According to Cobb’s count, Canada green-lights roughly 100 extraditions a year and 1,500 since 1999. And while Canada has extradition agreements with 50 countries, 90 percent of extradition cases involve the United States, Cobb says.

Yet, these extradition laws alone cannot account for Diab’s extradition. As Monia Mazigh, national coordinator for the International Civil Liberties Monitoring Group, put it in an interview with AlterNet, “This occurred at a moment when the Harper administration had already shown their disregard of our legal system with a long history of going after the Arab and Muslim community here in Canada.”

For example, after Canadian citizen Omar Khadr’s rights were severely violated while in U.S. military custody at Guantanamo Bay, Harper initially resisted Khadr's repatriation to Canada and only agreed after facing pressure from the United States. Last year, Harper even sought to make it a crime for Canadian citizens to travel to countries like Syria and Iraq, labelling these destinations “terrorist hotpots” despite the fact that many immigrants to Canada hail from them.
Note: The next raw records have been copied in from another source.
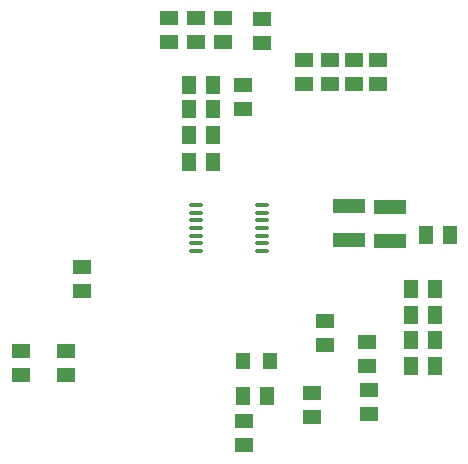
<source format=gbp>
G04 Layer_Color=128*
%FSTAX24Y24*%
%MOIN*%
G70*
G01*
G75*
%ADD20R,0.0500X0.0630*%
%ADD21R,0.0630X0.0500*%
%ADD39O,0.0492X0.0138*%
%ADD40R,0.0500X0.0550*%
%ADD41R,0.1063X0.0512*%
D20*
X0408Y02665D02*
D03*
X04D02*
D03*
X0408Y0258D02*
D03*
X04D02*
D03*
X0408Y02495D02*
D03*
X04D02*
D03*
X0408Y0275D02*
D03*
X04D02*
D03*
X0405Y0293D02*
D03*
X0413D02*
D03*
X0326Y0343D02*
D03*
X0334D02*
D03*
X0326Y0335D02*
D03*
X0334D02*
D03*
X0344Y02395D02*
D03*
X0352D02*
D03*
X0326Y03175D02*
D03*
X0334D02*
D03*
X0326Y03265D02*
D03*
X0334D02*
D03*
D21*
X0381Y03435D02*
D03*
Y03515D02*
D03*
X0389D02*
D03*
Y03435D02*
D03*
X03445Y0231D02*
D03*
Y0223D02*
D03*
X03505Y0357D02*
D03*
Y0365D02*
D03*
X0367Y02325D02*
D03*
Y02405D02*
D03*
X03715Y02645D02*
D03*
Y02565D02*
D03*
X02905Y02745D02*
D03*
Y02825D02*
D03*
X0344Y0343D02*
D03*
Y0335D02*
D03*
X027Y02465D02*
D03*
Y02545D02*
D03*
X03285Y03655D02*
D03*
Y03575D02*
D03*
X03195Y03655D02*
D03*
Y03575D02*
D03*
X03375Y03655D02*
D03*
Y03575D02*
D03*
X03855Y02495D02*
D03*
Y02575D02*
D03*
X0386Y02415D02*
D03*
Y02335D02*
D03*
X03645Y03435D02*
D03*
Y03515D02*
D03*
X0373Y03435D02*
D03*
Y03515D02*
D03*
X0285Y02545D02*
D03*
Y02465D02*
D03*
D39*
X035062Y030318D02*
D03*
Y030062D02*
D03*
Y029806D02*
D03*
Y02955D02*
D03*
Y029294D02*
D03*
Y029038D02*
D03*
Y028782D02*
D03*
X032838Y030318D02*
D03*
Y030062D02*
D03*
Y029806D02*
D03*
Y02955D02*
D03*
Y029294D02*
D03*
Y029038D02*
D03*
Y028782D02*
D03*
D40*
X0344Y0251D02*
D03*
X0353D02*
D03*
D41*
X03795Y030292D02*
D03*
Y02915D02*
D03*
X0393Y030242D02*
D03*
Y0291D02*
D03*
M02*

</source>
To date, Prime Minister Justin Trudeau’s Liberal government has not lifted a finger to help Diab, ignoring calls from organizations including Canadian Association of University Teachers, the Canadian Civil Liberties Association and prominent civil society leaders like Noam Chomsky. In France, where Diab now languishes, his case is lesser-known among social justice advocates, and his supporters worry he will not receive the support he deserves.

Diab is now being held in pretrial detention in a Paris jail, ordered back into incarceration after a brief reprieve because he was deemed a flight risk and threat to civil order in France. His wife, Rania Tfaily, had reportedly planned to travel to Paris with their young children, so that Diab could be with them outside of his cell. But now, that reunion will not be immediately realized.

As the journalist Cobb recently noted, “French authorities have so far presented little concrete evidence against Diab other than unsourced intelligence reports that Canadian federal prosecutors representing France were forced to withdraw because they couldn’t prove they were not gleaned from torture.”

Abandoned by his government, Diab’s fate is now in the hands of that foreign judicial system. He sits in jail awaiting the outcome of nearly a decade of legal tribulations, and vehemently maintaining his innocence.